During the weekend, Eric talked with Muncie about family history and Hannah said that some of what she talked about she hadn’t heard of before. We also talked about Israeli society and some of the problems facing the country today. Hannah said that education was definitely problematic in Israel–becoming increasingly expensive and exclusive. Meanwhile, teacher pay is abysmal. Right now, public high schoolteachers are on strike, so many students haven’t been in school for weeks! Israel’s decreasing education standards are so bad, that they are going to hinder Israel’s economy in the long run, according to Business Week. Wake up Olmert!
She also said that healthcare costs are going up for the average person, even though they are still a lot less than costs in the states. Doctors in Israel are actually state employees, so they do not make the lucrative salaries that many of their American counterparts do.
I keep hearing that public benefits are becoming more like those in the U.S.–more expensive and less accessible. Public goods like education and healthcare formed the backbone of Israel’s socialist democratic system. Their eventual disappeareance would be a shame in my opinion. I don’t want things to become like the U.S. where students leaving college are burdened with over $60,000 in loans. That’s just not sustainable for the country’s future economic prosperity–not to mention that it sucks for the student. If prices are going up in Israel for these goods, what’s the reason? Well it’s possible that the country just can’t afford to give free education and healthcare anymore. I imagine that a lot gets eaten up by defense. Some of it probably has to do with politics.
Of course we also talked about U.S. politics. Amiram was not very happy about the Bush administration’s role in Iraq and got into an argument with Eric (but of course he would!). We also tried to explain a little bit about the American culture. Hannah and Amiram said that Americans were materialistic, and we said, well yes, that may be true, but there are other factors at work–i.e. a culture that reveres private property and loves independence, a culture that is suspicious of intellectualism and too much government. I don’t think most Israelis understand American culture or its history. I also don’t think Americans understand Israeli culture. So we’re both coming from perspectives of ignorance aren’t we?

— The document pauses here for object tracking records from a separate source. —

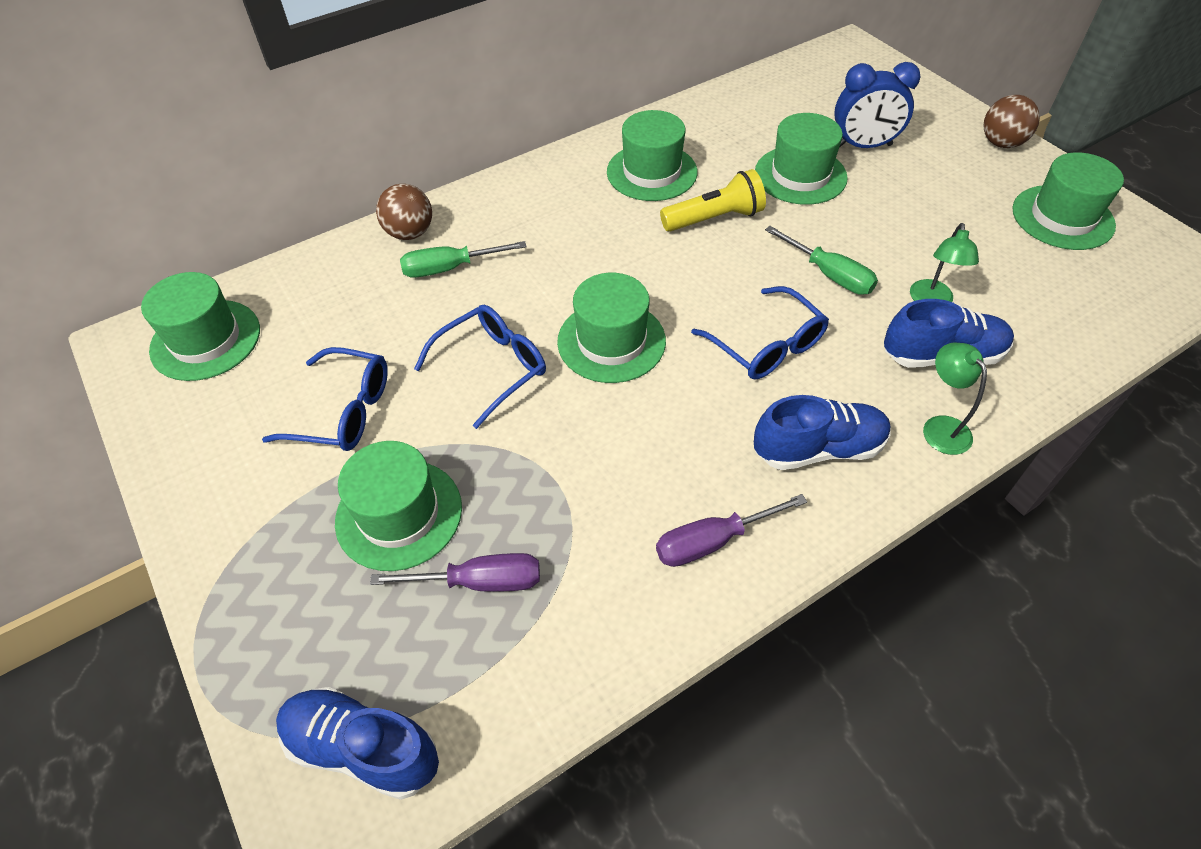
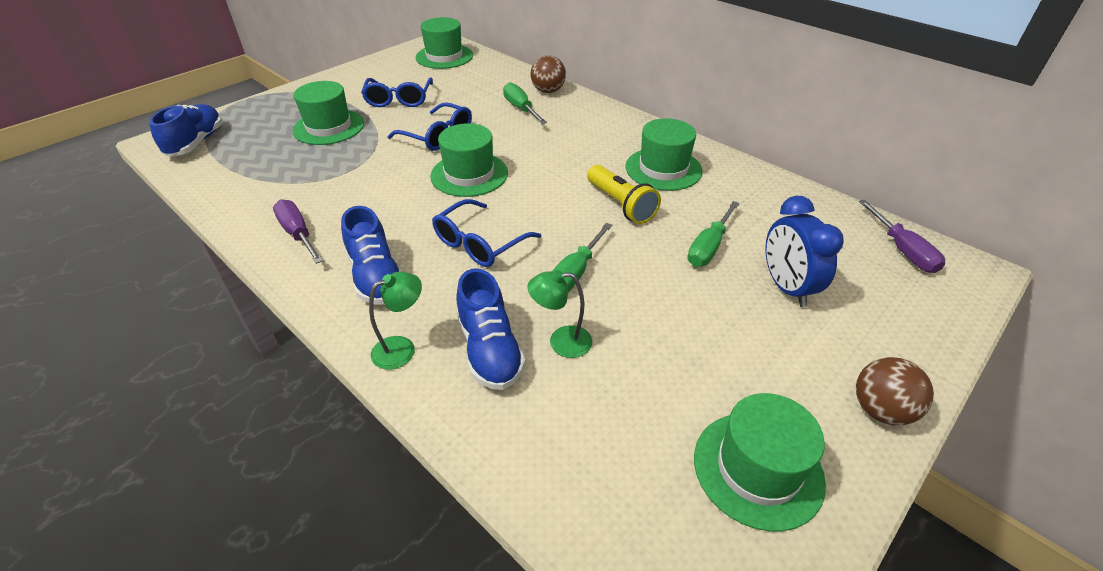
camera: 75 degrees right, 10 degrees down
purple screwdriver [370,553,540,592] -> purple screwdriver moved to [859,200,945,273]
green hat [755,113,848,205] -> green screwdriver [687,201,739,267]

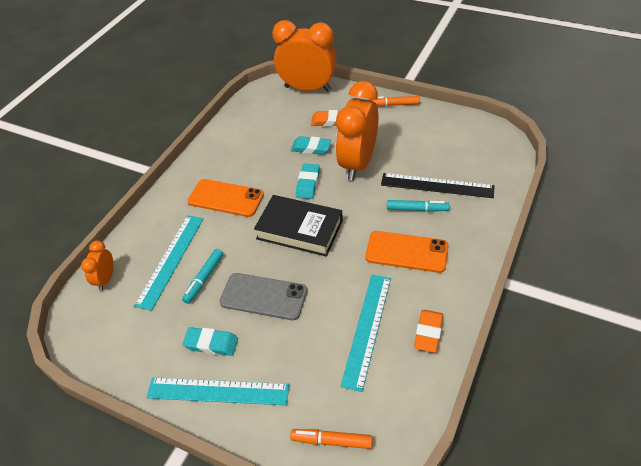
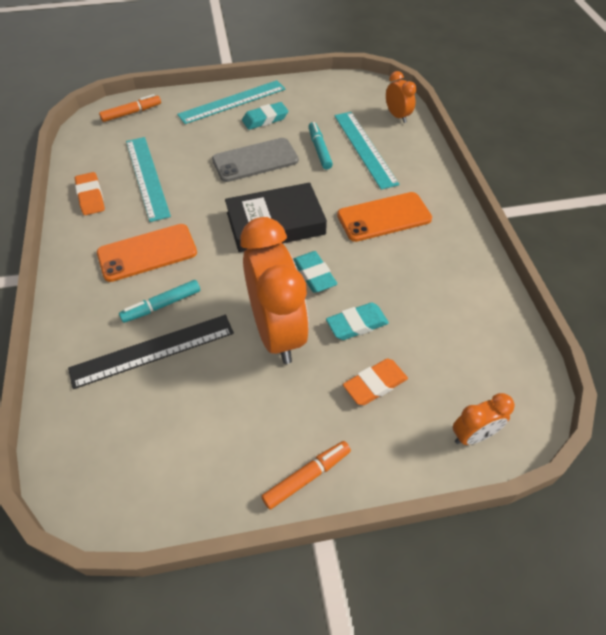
camera: 140 degrees right, 5 degrees up
orange clock [272,20,337,91] -> orange clock [453,393,515,445], size x0.47

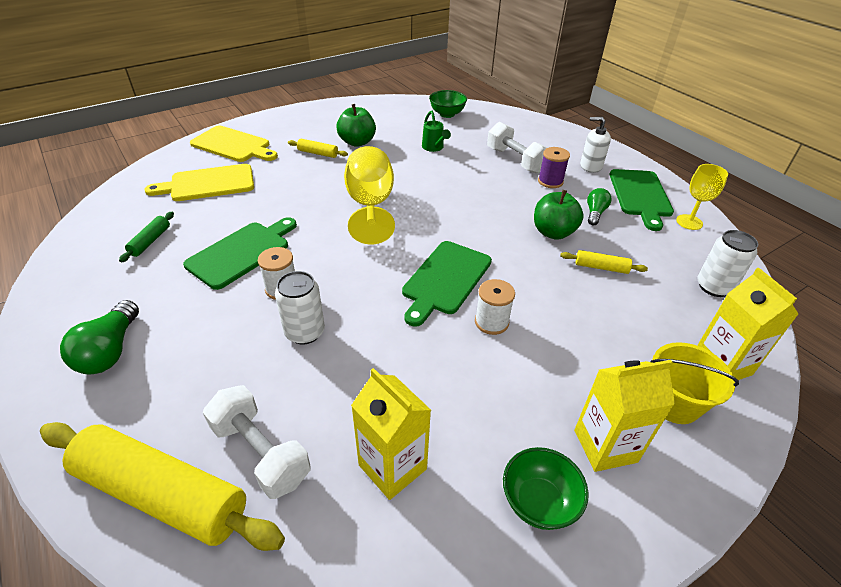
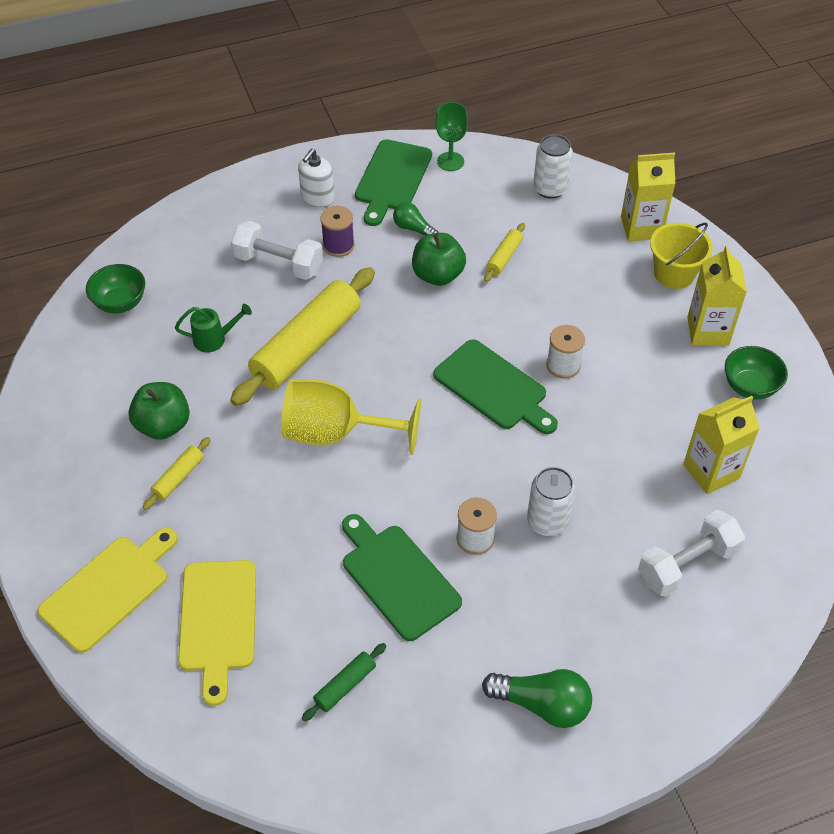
camera: 75 degrees left, 10 degrees up
yellow rolling pin [40,422,285,551] -> yellow rolling pin moved to [230,267,375,406]
green rolling pin [119,212,174,263] -> green rolling pin turned 75 degrees counterclockwise [302,643,386,722]
white dumbbell [487,122,547,173] -> white dumbbell turned 45 degrees clockwise [231,221,323,280]
green cutting board [609,169,674,231] -> green cutting board turned 90 degrees clockwise [355,139,432,226]
yellow goblet [676,164,728,230] -> green goblet [436,102,468,171]

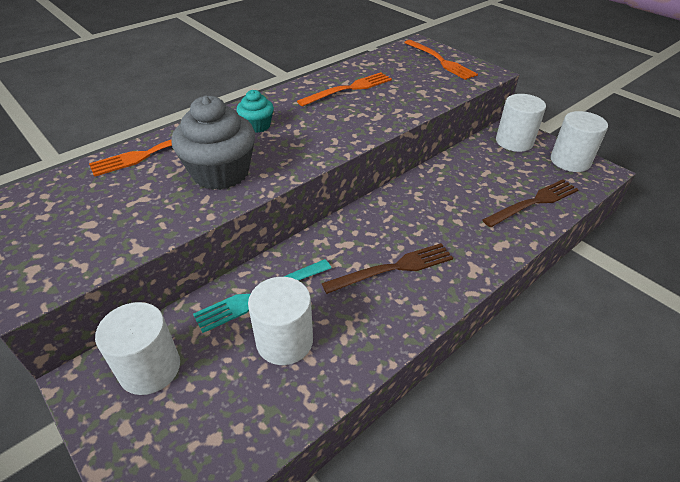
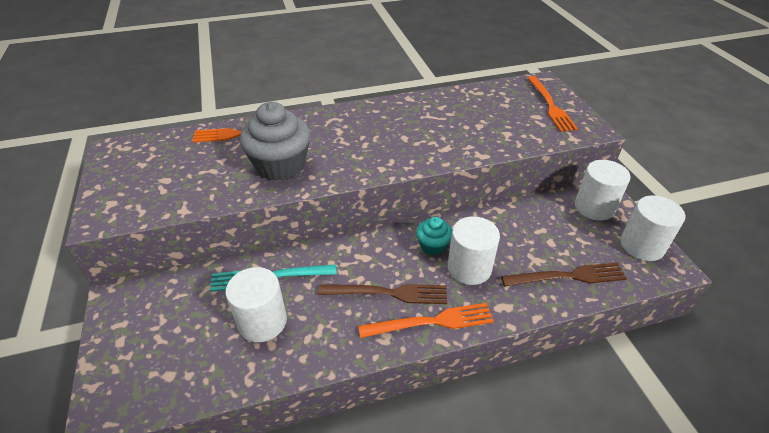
camera: 25 degrees right, 0 degrees up
white cylinder [95,302,180,395] -> white cylinder moved to [448,216,500,285]
turquoise cupcake [236,90,274,133] -> turquoise cupcake moved to [416,217,452,255]
orange fork [297,72,392,107] -> orange fork moved to [358,303,494,338]

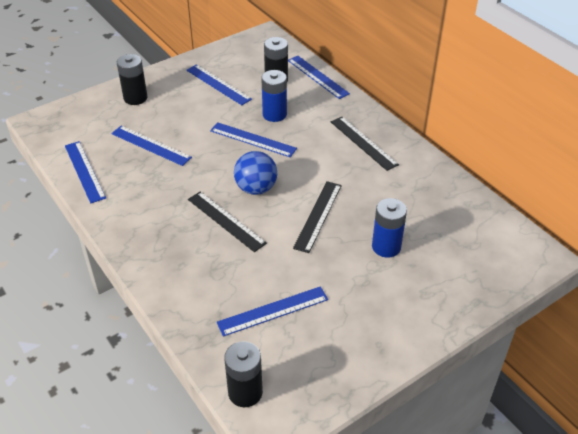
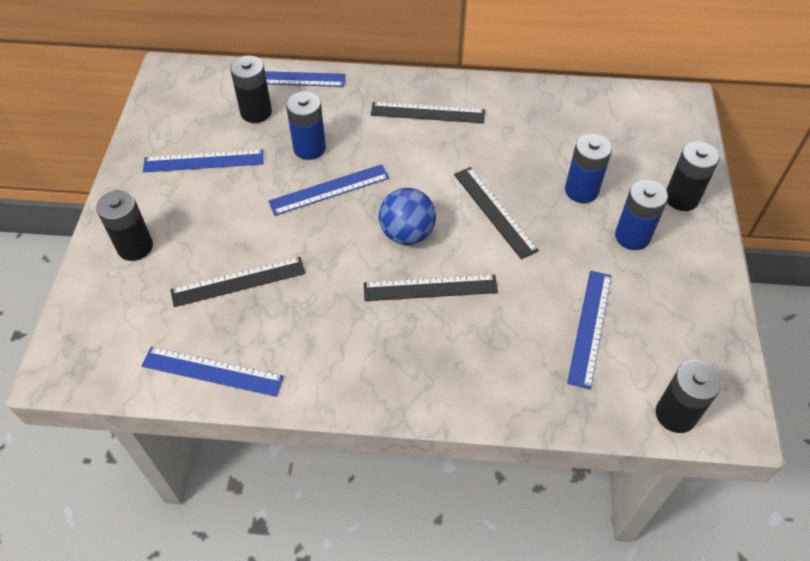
camera: 50 degrees left, 10 degrees up
blue ruler [111,126,192,166] -> black ruler [170,257,305,307]
none -> blue battery [615,180,668,250]
none -> black battery [666,141,720,211]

In addition to hearing about Amiram’s theatrical work–he has performed for both kids and adults–and watching him juggle a few props, Yeftah, who is a film student, told us a bit about Israeli film and music. Some of the stuff they play on Israeli radio is good, but like the U.S. you don’t get all of the good stuff by just listening to the radio. You have to know the music scene and surf the Internet. Yeftah let us borrow some of his CDs and I’m in the process of downloading them to my computer. One of the CDs is from a group called The Apples. Check them out y’all!